(Stored items)
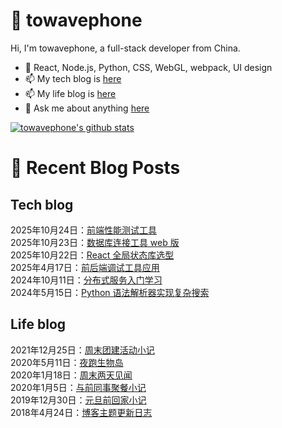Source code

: # :ramen: towavephone
Hi, I'm towavephone, a full-stack developer from China.

- 🌱 React, Node.js, Python, CSS, WebGL, webpack, UI design
- 📫 My tech blog is [here](https://blog.towavephone.com/)
- 📫 My life blog is [here](https://www.towavephone.com/)
- 💬 Ask me about anything [here](https://github.com/towavephone/towavephone/issues)

[![towavephone's github stats](https://github-readme-stats.zohan.tech/api?username=towavephone)](https://github.com/anuraghazra/github-readme-stats)

# :memo: Recent Blog Posts

## Tech blog
<!-- tech blog start -->
2025年10月24日：[前端性能测试工具](https://blog.towavephone.com/frontend-performance-testing-tools/)  
2025年10月23日：[数据库连接工具 web 版](https://blog.towavephone.com/database-connection-tool-web-based/)  
2025年10月22日：[React 全局状态库选型](https://blog.towavephone.com/react-global-state-selection/)  
2025年4月17日：[前后端调试工具应用](https://blog.towavephone.com/frontend-backend-debug-tool/)  
2024年10月11日：[分布式服务入门学习](https://blog.towavephone.com/distributed-services-practice-learn/)  
2024年5月15日：[Python 语法解析器实现复杂搜索](https://blog.towavephone.com/python-search-by-syntax/)  
<!-- tech blog end -->

## Life blog
<!-- life blog start -->
2021年12月25日：[周末团建活动小记](https://www.towavephone.com/2021/12/25/weekend-company-tour/)  
2020年5月11日：[夜跑生物岛](https://www.towavephone.com/2020/05/11/run-in-bio-island/)  
2020年1月18日：[周末两天见闻](https://www.towavephone.com/2020/01/18/weekend-story/)  
2020年1月5日：[与前同事聚餐小记](https://www.towavephone.com/2020/01/05/former-colleagues-dinner/)  
2019年12月30日：[元旦前回家小记](https://www.towavephone.com/2019/12/30/new-year-day-go-home/)  
2018年4月24日：[博客主题更新日志](https://www.towavephone.com/2018/04/24/update/)  
<!-- life blog end -->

▶ _BRIEF_:
Reproduce all of the text in the data above character for character, leaving the pictures out of your answer.

▶ _EXERCISE OUTPUT_:
Source code

: # :ramen: towavephone
Hi, I'm towavephone, a full-stack developer from China.

- 🌱 React, Node.js, Python, CSS, WebGL, webpack, UI design
- 📫 My tech blog is [here](https://blog.towavephone.com/)
- 📫 My life blog is [here](https://www.towavephone.com/)
- 💬 Ask me about anything [here](https://github.com/towavephone/towavephone/issues)

[![towavephone's github stats](https://github-readme-stats.zohan.tech/api?username=towavephone)](https://github.com/anuraghazra/github-readme-stats)

# :memo: Recent Blog Posts

## Tech blog
<!-- tech blog start -->
2025年10月24日：[前端性能测试工具](https://blog.towavephone.com/frontend-performance-testing-tools/)  
2025年10月23日：[数据库连接工具 web 版](https://blog.towavephone.com/database-connection-tool-web-based/)  
2025年10月22日：[React 全局状态库选型](https://blog.towavephone.com/react-global-state-selection/)  
2025年4月17日：[前后端调试工具应用](https://blog.towavephone.com/frontend-backend-debug-tool/)  
2024年10月11日：[分布式服务入门学习](https://blog.towavephone.com/distributed-services-practice-learn/)  
2024年5月15日：[Python 语法解析器实现复杂搜索](https://blog.towavephone.com/python-search-by-syntax/)  
<!-- tech blog end -->

## Life blog
<!-- life blog start -->
2021年12月25日：[周末团建活动小记](https://www.towavephone.com/2021/12/25/weekend-company-tour/)  
2020年5月11日：[夜跑生物岛](https://www.towavephone.com/2020/05/11/run-in-bio-island/)  
2020年1月18日：[周末两天见闻](https://www.towavephone.com/2020/01/18/weekend-story/)  
2020年1月5日：[与前同事聚餐小记](https://www.towavephone.com/2020/01/05/former-colleagues-dinner/)  
2019年12月30日：[元旦前回家小记](https://www.towavephone.com/2019/12/30/new-year-day-go-home/)  
2018年4月24日：[博客主题更新日志](https://www.towavephone.com/2018/04/24/update/)  
<!-- life blog end -->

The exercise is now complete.